Work request: Retype the tail of the data exactly, starting at the line containing "The prize was" and stopping at the last line.

Source data:
------------------------
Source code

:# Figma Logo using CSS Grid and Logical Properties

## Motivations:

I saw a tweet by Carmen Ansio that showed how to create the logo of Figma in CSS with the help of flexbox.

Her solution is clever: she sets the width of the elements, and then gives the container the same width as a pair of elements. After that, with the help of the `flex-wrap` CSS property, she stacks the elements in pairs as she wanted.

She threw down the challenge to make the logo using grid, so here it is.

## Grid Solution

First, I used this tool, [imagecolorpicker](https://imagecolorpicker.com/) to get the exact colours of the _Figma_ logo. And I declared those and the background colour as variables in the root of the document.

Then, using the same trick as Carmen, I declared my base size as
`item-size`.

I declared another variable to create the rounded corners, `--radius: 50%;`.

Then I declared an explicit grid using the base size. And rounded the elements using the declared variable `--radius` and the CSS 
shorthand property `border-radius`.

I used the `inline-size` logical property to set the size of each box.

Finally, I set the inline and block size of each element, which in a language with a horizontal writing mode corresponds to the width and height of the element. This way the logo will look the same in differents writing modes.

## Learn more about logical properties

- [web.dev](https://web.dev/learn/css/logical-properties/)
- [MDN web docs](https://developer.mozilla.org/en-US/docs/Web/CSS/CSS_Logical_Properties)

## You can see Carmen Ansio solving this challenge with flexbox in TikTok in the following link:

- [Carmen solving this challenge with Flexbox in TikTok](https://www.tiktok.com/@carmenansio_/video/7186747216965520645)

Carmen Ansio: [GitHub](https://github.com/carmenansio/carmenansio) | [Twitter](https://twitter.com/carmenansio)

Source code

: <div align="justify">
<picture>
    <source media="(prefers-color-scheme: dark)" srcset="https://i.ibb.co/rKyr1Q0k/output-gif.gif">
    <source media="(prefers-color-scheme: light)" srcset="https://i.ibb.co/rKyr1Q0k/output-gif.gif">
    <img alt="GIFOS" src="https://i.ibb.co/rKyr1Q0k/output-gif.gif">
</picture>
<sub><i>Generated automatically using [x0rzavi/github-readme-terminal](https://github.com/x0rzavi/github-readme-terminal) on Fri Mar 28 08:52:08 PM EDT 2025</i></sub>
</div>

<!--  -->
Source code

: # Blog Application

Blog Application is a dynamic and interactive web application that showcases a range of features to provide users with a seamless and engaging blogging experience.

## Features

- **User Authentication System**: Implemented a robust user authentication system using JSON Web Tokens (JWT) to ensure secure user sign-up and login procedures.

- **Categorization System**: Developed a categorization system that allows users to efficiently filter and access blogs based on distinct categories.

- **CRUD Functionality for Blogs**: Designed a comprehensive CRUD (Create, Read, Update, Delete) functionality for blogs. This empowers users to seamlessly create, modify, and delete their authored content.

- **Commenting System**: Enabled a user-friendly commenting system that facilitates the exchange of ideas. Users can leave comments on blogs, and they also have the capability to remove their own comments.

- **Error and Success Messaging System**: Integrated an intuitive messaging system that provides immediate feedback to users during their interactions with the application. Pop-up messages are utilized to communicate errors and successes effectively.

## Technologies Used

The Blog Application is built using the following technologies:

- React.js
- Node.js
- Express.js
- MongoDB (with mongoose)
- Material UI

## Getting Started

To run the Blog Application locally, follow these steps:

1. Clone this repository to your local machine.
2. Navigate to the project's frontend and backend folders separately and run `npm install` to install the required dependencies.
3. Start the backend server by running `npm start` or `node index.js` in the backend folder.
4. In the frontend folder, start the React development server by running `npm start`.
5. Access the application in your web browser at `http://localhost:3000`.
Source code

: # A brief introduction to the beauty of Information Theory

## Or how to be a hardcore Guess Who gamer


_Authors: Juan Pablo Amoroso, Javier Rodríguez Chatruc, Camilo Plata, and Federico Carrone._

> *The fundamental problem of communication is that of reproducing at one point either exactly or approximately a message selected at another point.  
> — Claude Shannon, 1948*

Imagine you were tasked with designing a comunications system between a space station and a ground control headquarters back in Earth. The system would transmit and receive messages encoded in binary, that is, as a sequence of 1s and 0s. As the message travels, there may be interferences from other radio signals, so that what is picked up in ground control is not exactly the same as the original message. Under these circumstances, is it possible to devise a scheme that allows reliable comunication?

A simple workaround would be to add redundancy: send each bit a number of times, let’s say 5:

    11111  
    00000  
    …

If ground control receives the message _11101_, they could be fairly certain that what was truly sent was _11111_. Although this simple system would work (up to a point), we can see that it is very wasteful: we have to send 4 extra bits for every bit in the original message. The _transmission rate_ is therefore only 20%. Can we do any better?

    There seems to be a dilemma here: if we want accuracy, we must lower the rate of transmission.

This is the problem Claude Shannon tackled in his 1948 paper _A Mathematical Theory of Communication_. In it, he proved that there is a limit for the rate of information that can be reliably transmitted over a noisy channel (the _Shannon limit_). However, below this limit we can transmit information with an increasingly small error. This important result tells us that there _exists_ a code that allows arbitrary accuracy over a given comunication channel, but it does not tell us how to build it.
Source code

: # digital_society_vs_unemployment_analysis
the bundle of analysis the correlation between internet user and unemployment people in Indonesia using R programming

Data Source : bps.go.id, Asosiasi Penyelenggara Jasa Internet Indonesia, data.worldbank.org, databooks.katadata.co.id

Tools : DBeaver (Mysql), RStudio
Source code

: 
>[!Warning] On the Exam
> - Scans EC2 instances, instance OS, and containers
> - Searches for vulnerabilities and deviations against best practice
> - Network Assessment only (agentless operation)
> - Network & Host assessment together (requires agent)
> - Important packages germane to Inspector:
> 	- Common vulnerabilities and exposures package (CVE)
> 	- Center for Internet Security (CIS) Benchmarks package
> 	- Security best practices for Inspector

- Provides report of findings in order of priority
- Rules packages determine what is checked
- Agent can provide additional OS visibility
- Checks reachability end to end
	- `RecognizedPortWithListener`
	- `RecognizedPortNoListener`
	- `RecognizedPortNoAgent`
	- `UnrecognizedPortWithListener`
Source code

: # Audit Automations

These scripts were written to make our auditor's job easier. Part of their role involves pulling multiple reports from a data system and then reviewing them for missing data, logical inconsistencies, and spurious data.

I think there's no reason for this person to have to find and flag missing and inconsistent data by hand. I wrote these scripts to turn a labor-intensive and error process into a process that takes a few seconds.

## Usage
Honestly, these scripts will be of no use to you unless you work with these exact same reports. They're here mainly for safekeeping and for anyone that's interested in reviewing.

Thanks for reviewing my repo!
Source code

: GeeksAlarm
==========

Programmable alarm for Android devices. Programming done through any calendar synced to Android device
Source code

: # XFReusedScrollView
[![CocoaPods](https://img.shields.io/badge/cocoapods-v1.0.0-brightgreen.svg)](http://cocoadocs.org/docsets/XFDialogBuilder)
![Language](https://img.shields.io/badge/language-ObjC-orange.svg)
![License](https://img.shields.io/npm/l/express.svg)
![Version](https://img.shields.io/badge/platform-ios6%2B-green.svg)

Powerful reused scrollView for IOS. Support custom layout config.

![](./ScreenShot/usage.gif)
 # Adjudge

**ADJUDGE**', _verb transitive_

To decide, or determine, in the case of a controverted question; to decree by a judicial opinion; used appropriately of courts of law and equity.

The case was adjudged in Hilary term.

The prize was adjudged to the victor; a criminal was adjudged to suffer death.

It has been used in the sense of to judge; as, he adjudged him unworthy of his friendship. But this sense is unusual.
------------------------
Completed exercise:
The prize was adjudged to the victor; a criminal was adjudged to suffer death.

It has been used in the sense of to judge; as, he adjudged him unworthy of his friendship. But this sense is unusual.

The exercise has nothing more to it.